Pages

Friday, 6 February 2015

Butchery Skills - The Flat Iron and The Rump

I had the good fortune of working with Quality Standard beef and lamb and Red Tractor in 2013 as a judge in their Battle of the Burgers competition, which pitted eight lucky finalists – whittled down from 100s of entries – to cook their best burgers for a panel of judges. So it was with great pleasure that I agreed to join master butcher Martin Eccles for a butchery demonstration, hosted by Quality Standard beef and lamb.


The Quality Standard Mark for beef and lamb is a scheme that provides you with high levels of assurance about the meat you buy.  All beef and lamb carrying the Quality Standard Mark is chosen according to a strict selection process ensuring it is succulent and tender. You can find out more about the scheme on their website – needless to say it’s difficult to meet the standard, and those farmers that do are producing meat of a far higher quality.

Martin’s role at Quality Standard beef and lamb is predominantly educational. He works with farmers, processors, food service companies and butchers to ultimately help them be more commercial with their meat production and butchery, and to reduce waste for the consumer. They manage this in a number of ways – the first is to work with farmers to ensure that when they’re finishing off their beef they do so in the most effective way. An example is where a farmer will finish a cow on grain before being sent to the abattoir, where a good majority of the fat is wasted.
The second, and in my view, more important aspect to this work is to help butchers make more of the meat they’re selling – effectively marketing it better – along with working on new and better butchery techniques to reduce waste, improve profits and give consumers a better product.

Butchering the rump


The Challenge: To demonstrate the education process, Martin worked on a whole rump, which in traditional butchery is simply sliced along the grain of the meat into large, unwieldy steaks, and includes several sheets of sinewy gristle. As a consumer, it’s heavy (i.e. expensive) unless you cut it thin (in which case it’s very easy to overcook it) and you end up with a lump of gristle on your plate – not a great experience.

The Solution: Butcher the rump into three distinct steaks.

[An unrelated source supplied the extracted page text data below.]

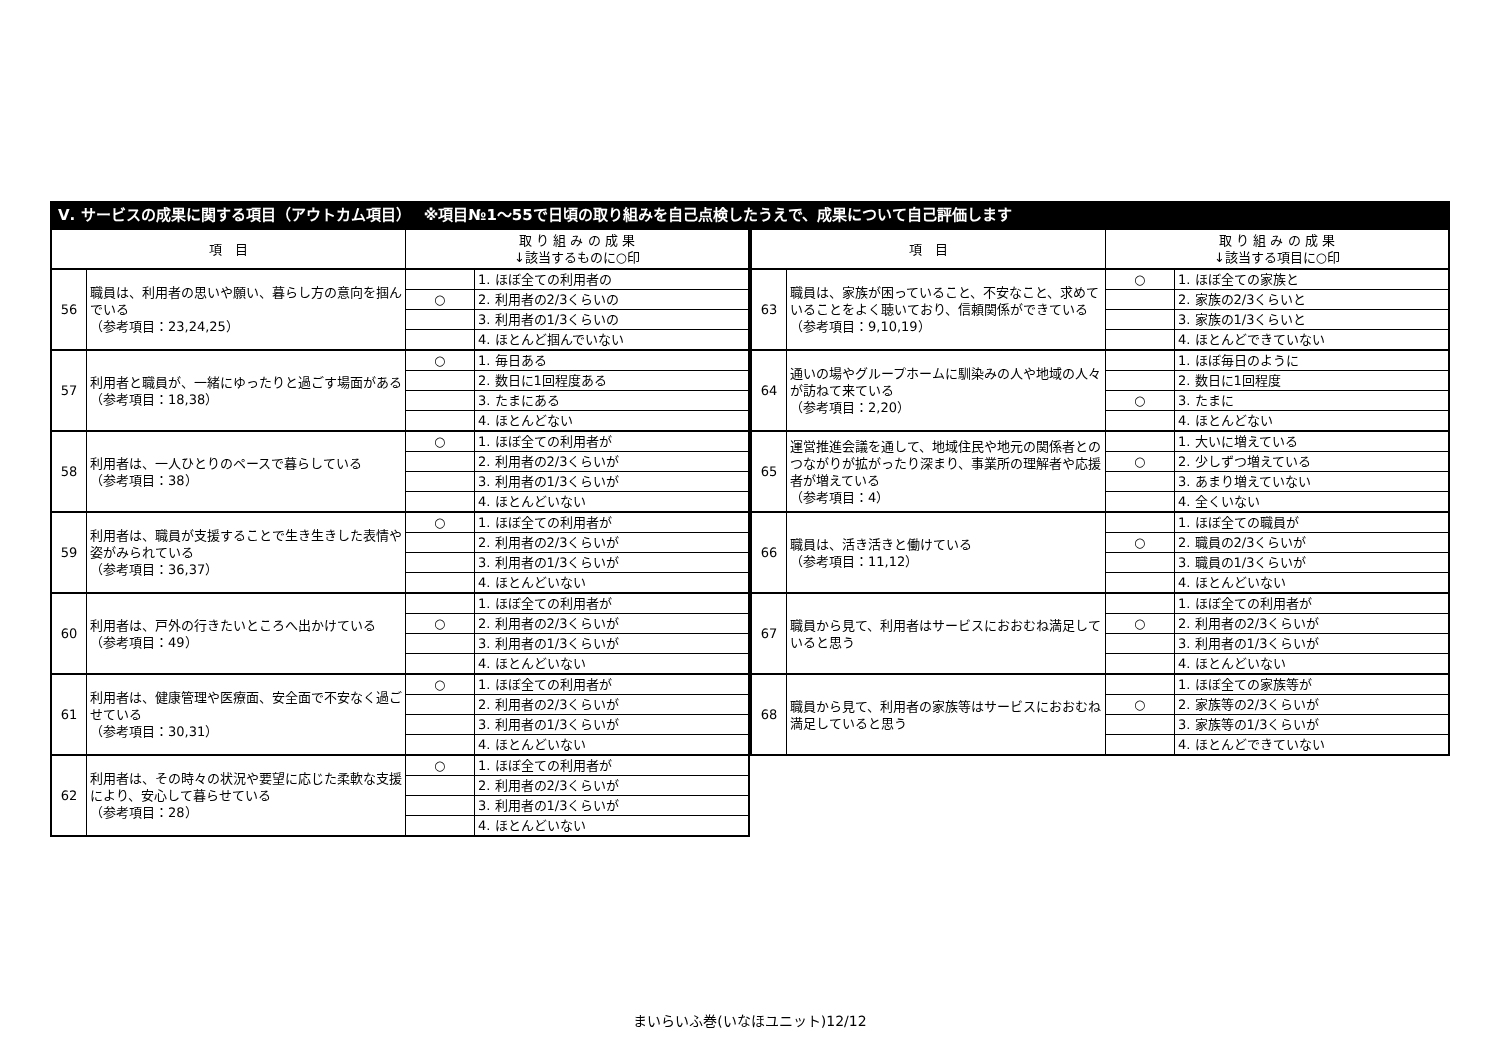Ⅴ. サービスの成果に関する項目（アウトカム項目）　 ※項目№1～55で日頃の取り組みを自己点検したうえで、成果について自己評価します
| 項 目 | | 取 り 組 み の 成 果 ↓該当するものに○印 | |
| --- | --- | --- | --- |
| 56 | 職員は、利用者の思いや願い、暮らし方の意向を掴んでいる （参考項目：23,24,25） | | 1. ほぼ全ての利用者の |
| | | ○ | 2. 利用者の2/3くらいの |
| | | | 3. 利用者の1/3くらいの |
| | | | 4. ほとんど掴んでいない |
| 57 | 利用者と職員が、一緒にゆったりと過ごす場面がある （参考項目：18,38） | ○ | 1. 毎日ある |
| | | | 2. 数日に1回程度ある |
| | | | 3. たまにある |
| | | | 4. ほとんどない |
| 58 | 利用者は、一人ひとりのペースで暮らしている （参考項目：38） | ○ | 1. ほぼ全ての利用者が |
| | | | 2. 利用者の2/3くらいが |
| | | | 3. 利用者の1/3くらいが |
| | | | 4. ほとんどいない |
| 59 | 利用者は、職員が支援することで生き生きした表情や姿がみられている （参考項目：36,37） | ○ | 1. ほぼ全ての利用者が |
| | | | 2. 利用者の2/3くらいが |
| | | | 3. 利用者の1/3くらいが |
| | | | 4. ほとんどいない |
| 60 | 利用者は、戸外の行きたいところへ出かけている （参考項目：49） | | 1. ほぼ全ての利用者が |
| | | ○ | 2. 利用者の2/3くらいが |
| | | | 3. 利用者の1/3くらいが |
| | | | 4. ほとんどいない |
| 61 | 利用者は、健康管理や医療面、安全面で不安なく過ごせている （参考項目：30,31） | ○ | 1. ほぼ全ての利用者が |
| | | | 2. 利用者の2/3くらいが |
| | | | 3. 利用者の1/3くらいが |
| | | | 4. ほとんどいない |
| 62 | 利用者は、その時々の状況や要望に応じた柔軟な支援により、安心して暮らせている （参考項目：28） | ○ | 1. ほぼ全ての利用者が |
| | | | 2. 利用者の2/3くらいが |
| | | | 3. 利用者の1/3くらいが |
| | | | 4. ほとんどいない |
| 項 目 | | 取 り 組 み の 成 果 ↓該当する項目に○印 | |
| --- | --- | --- | --- |
| 63 | 職員は、家族が困っていること、不安なこと、求めていることをよく聴いており、信頼関係ができている （参考項目：9,10,19） | ○ | 1. ほぼ全ての家族と |
| | | | 2. 家族の2/3くらいと |
| | | | 3. 家族の1/3くらいと |
| | | | 4. ほとんどできていない |
| 64 | 通いの場やグループホームに馴染みの人や地域の人々が訪ねて来ている （参考項目：2,20） | | 1. ほぼ毎日のように |
| | | | 2. 数日に1回程度 |
| | | ○ | 3. たまに |
| | | | 4. ほとんどない |
| 65 | 運営推進会議を通して、地域住民や地元の関係者とのつながりが拡がったり深まり、事業所の理解者や応援者が増えている （参考項目：4） | | 1. 大いに増えている |
| | | ○ | 2. 少しずつ増えている |
| | | | 3. あまり増えていない |
| | | | 4. 全くいない |
| 66 | 職員は、活き活きと働けている （参考項目：11,12） | | 1. ほぼ全ての職員が |
| | | ○ | 2. 職員の2/3くらいが |
| | | | 3. 職員の1/3くらいが |
| | | | 4. ほとんどいない |
| 67 | 職員から見て、利用者はサービスにおおむね満足していると思う | | 1. ほぼ全ての利用者が |
| | | ○ | 2. 利用者の2/3くらいが |
| | | | 3. 利用者の1/3くらいが |
| | | | 4. ほとんどいない |
| 68 | 職員から見て、利用者の家族等はサービスにおおむね満足していると思う | | 1. ほぼ全ての家族等が |
| | | ○ | 2. 家族等の2/3くらいが |
| | | | 3. 家族等の1/3くらいが |
| | | | 4. ほとんどできていない |
まいらいふ巻(いなほユニット)12/12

Removing the two major sheets of gristle in the rump and increasing the utilisation of the meat. 

Pichana steak
The Pichana steak is a favourite in South America, normally skewered and cooked over charcoal. It is essentially rump cap situated at the top of the rump – and it’s Brazil’s most prized steak owing to its low fat and full flavour. This is a very tender cut of steak.


  
Bistro steak
The bistro steak is a relatively new term for meat taken from the most tender part of the rump. It’s removed from the rest of the rump and then heavily trimmed, taking out some hardcore connective tissue. What you’re left with is a tender, flavoursome steak (slightly smaller than the prime rump) which can be cut into medallions. Its dark, rich, and looks a lot like fillet steak.


Prime rump steak
The other piece. The prime rump is the final bit left after you separate the picanha and the bistro. There’s one more piece of gristle to remove and then you have a third, kidney-shaped steak that looks impressed when divided up into steaks. 


With all the above steaks, they’re tidied up at either end, and the offcuts put to one side to mince for burgers (see, I told you there’d be burgers) before being sliced across the grain into steaks. The resulting wastage is purely the sheer, silver muscle tissue – which increases profitability for the butcher, and increases the quality of the product for the consumer – it’s a win/win.  

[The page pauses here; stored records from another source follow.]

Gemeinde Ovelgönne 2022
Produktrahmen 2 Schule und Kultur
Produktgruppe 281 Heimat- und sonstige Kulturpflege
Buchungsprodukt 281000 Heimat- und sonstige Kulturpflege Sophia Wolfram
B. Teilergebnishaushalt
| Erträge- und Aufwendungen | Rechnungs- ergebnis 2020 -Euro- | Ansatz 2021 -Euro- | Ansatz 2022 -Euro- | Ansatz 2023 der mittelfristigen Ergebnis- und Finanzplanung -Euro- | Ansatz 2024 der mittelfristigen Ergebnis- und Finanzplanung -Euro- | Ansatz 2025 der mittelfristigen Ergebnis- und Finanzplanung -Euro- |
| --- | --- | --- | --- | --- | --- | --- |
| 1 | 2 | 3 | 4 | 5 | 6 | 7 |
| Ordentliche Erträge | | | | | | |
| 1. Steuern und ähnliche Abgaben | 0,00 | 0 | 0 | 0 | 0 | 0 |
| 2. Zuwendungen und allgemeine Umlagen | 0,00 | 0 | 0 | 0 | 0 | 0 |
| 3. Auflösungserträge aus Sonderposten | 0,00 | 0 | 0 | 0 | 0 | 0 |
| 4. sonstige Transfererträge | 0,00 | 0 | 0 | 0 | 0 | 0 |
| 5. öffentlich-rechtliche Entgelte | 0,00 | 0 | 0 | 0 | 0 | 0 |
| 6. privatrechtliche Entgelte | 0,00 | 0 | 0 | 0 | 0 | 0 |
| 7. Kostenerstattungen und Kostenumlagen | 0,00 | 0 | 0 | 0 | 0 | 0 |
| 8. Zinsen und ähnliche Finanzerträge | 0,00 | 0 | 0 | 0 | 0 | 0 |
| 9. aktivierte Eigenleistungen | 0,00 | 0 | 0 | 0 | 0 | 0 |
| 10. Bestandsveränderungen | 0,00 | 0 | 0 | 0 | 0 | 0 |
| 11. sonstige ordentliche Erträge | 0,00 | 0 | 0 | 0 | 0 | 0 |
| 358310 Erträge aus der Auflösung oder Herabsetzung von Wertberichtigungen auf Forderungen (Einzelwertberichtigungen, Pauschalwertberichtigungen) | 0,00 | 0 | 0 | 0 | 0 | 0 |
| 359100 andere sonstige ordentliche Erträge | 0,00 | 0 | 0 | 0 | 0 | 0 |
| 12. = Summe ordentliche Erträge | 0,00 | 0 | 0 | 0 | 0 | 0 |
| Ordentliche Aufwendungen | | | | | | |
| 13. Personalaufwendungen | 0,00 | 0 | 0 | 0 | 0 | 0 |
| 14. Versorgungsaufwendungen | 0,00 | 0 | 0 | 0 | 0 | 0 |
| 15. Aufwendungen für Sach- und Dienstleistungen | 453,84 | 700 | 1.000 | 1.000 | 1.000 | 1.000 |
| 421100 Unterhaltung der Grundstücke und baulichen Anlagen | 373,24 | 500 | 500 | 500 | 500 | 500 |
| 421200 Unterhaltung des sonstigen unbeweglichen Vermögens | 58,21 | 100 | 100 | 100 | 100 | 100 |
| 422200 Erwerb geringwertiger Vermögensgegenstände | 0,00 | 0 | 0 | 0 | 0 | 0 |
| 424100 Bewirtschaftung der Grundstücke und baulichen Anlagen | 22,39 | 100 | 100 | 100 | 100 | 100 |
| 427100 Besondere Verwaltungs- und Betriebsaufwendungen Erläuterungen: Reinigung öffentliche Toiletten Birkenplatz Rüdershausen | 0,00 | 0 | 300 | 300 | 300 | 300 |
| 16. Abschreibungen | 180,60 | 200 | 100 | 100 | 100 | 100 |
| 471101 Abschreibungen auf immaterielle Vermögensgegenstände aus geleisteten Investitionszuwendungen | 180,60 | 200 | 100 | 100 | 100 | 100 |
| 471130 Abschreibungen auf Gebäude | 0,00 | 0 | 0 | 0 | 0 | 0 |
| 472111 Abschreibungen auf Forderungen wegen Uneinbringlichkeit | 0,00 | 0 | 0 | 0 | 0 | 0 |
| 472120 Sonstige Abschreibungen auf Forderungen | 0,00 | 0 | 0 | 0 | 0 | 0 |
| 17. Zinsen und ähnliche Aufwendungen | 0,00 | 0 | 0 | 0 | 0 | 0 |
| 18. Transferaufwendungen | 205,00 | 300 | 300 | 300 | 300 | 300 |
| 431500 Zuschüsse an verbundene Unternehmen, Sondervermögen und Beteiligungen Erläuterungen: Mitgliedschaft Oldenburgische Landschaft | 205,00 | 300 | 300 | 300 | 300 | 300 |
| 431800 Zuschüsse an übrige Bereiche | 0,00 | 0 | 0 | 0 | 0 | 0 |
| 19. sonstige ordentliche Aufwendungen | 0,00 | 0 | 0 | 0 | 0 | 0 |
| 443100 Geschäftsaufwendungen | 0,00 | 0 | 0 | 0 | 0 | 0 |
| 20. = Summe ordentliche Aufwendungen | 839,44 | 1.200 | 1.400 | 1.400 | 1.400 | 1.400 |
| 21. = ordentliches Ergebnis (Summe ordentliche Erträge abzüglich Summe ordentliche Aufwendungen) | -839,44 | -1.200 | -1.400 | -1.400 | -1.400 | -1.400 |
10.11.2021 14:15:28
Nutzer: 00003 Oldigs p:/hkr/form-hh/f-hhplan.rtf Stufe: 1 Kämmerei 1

Flat iron steak (feather blade)
The flat iron steak is the next one we tackle – again a relatively new cut in the UK for steak, it’s taken off the blade bone in the shoulder of the cow, which is under a huge amount of stress supporting its weight, but butchered right it’s a wonderfully marbled cut of beef. 


The secret here is to remove the long, full length sinew that runs as a seam through the entire flat iron. It’s pretty straightforward if you know how to cut it, and you’re left with a hunk of beef that can be sliced into flat iron steaks. Due to the composition of the muscle, you have some great marbling, but that causes a challenge with the cooking as it tenses up when applied to a griddle. To counter this, slice some shallow cuts diagonally across the steak, and it will retain its shape for when you’re slicing it up for the plate. 

This steak is the main feature of Flat Iron, the Soho steak restaurant.

A big thank you to Quality Standard Beef and Lamb and Martin Eccles for the demonstration and for setting up the day - interesting and educational.